** PROVIDED INFORMATION follows **

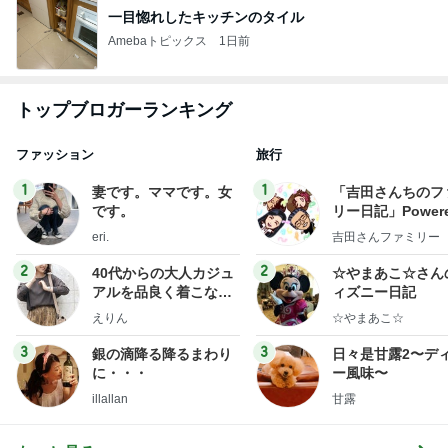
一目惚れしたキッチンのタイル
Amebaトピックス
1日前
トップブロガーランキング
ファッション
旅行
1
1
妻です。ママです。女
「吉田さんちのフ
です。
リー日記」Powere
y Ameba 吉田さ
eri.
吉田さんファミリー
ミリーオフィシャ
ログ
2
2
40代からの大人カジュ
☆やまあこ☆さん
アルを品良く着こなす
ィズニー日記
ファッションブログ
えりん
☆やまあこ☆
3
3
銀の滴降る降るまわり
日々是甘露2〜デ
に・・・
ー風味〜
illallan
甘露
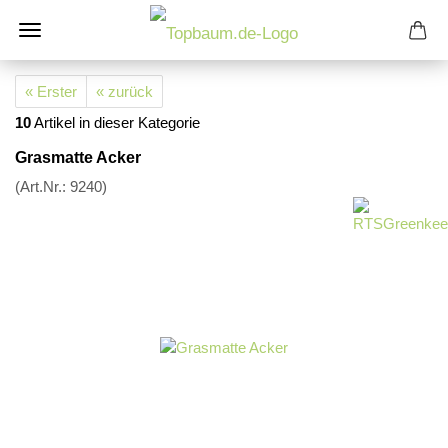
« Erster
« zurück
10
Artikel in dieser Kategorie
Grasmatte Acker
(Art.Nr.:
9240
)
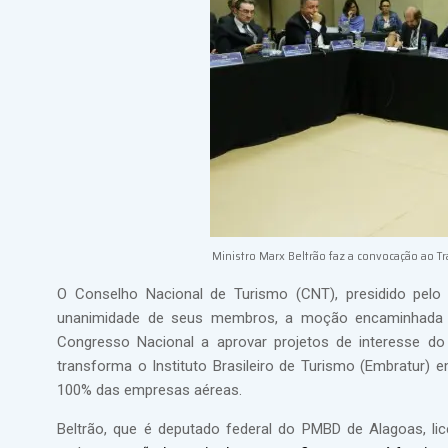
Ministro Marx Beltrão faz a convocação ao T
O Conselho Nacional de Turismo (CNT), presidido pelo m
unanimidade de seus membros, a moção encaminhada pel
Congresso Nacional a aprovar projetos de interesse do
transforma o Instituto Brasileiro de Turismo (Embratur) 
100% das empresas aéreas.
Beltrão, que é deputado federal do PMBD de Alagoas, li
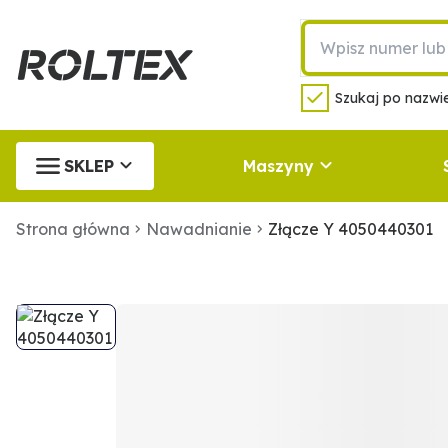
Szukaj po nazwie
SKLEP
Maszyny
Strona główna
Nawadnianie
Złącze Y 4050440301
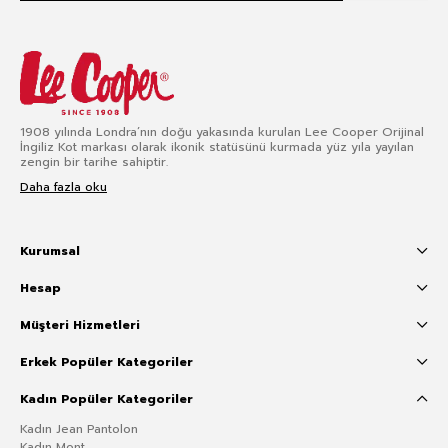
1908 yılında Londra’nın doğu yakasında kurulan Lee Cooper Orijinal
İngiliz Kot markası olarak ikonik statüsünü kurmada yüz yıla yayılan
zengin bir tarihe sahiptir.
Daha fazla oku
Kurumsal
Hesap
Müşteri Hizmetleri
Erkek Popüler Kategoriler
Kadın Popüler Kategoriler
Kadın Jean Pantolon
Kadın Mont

** End of PROVIDED INFORMATION **
** PROVIDED INFORMATION follows **

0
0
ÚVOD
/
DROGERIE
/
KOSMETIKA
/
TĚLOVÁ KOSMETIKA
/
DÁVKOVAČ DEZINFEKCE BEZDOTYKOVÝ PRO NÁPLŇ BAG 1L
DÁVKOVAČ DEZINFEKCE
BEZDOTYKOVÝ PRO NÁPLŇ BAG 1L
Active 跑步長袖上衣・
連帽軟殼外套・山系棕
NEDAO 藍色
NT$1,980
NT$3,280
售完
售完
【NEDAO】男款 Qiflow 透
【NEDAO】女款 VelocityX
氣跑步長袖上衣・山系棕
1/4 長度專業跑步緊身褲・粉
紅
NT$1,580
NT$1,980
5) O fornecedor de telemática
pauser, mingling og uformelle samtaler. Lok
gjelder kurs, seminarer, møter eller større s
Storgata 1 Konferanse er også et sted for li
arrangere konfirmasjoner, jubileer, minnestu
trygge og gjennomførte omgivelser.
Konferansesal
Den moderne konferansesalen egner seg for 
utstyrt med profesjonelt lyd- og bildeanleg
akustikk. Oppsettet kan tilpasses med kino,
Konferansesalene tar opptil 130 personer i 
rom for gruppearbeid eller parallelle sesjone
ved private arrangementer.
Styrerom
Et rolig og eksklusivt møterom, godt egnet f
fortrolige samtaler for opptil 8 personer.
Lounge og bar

** End of PROVIDED INFORMATION **
** PROVIDED INFORMATION follows **

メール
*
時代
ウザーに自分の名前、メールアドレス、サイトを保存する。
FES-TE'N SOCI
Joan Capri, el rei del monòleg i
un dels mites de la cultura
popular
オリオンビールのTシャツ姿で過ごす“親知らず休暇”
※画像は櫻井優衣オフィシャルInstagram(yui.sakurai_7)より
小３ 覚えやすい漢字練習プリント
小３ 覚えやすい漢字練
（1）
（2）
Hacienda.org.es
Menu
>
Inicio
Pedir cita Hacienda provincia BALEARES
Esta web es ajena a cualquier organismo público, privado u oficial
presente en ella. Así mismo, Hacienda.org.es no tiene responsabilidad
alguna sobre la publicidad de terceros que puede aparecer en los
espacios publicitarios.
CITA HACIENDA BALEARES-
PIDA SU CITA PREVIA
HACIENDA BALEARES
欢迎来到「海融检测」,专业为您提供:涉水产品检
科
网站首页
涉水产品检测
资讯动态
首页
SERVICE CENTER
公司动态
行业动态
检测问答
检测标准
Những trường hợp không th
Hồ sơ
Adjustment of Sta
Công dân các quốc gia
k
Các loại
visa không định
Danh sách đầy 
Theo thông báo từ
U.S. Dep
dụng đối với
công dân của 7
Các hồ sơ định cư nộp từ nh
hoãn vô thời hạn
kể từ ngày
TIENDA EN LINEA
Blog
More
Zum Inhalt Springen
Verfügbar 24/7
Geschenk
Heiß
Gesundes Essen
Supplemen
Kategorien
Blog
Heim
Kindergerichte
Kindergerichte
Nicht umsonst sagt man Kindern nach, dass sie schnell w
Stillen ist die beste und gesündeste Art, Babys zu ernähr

** End of PROVIDED INFORMATION **

*EXERCISE BRIEF*
Present the lines between the line containing "Szukaj po nazwie" and the line containing "Złącze Y 4050440301", inclusive, as a numbered list that omits any blank lines.

*ANSWER TO THE PROBLEM*
1. Szukaj po nazwie
2. SKLEP
3. Maszyny
4. Strona główna
5. Nawadnianie
6. Złącze Y 4050440301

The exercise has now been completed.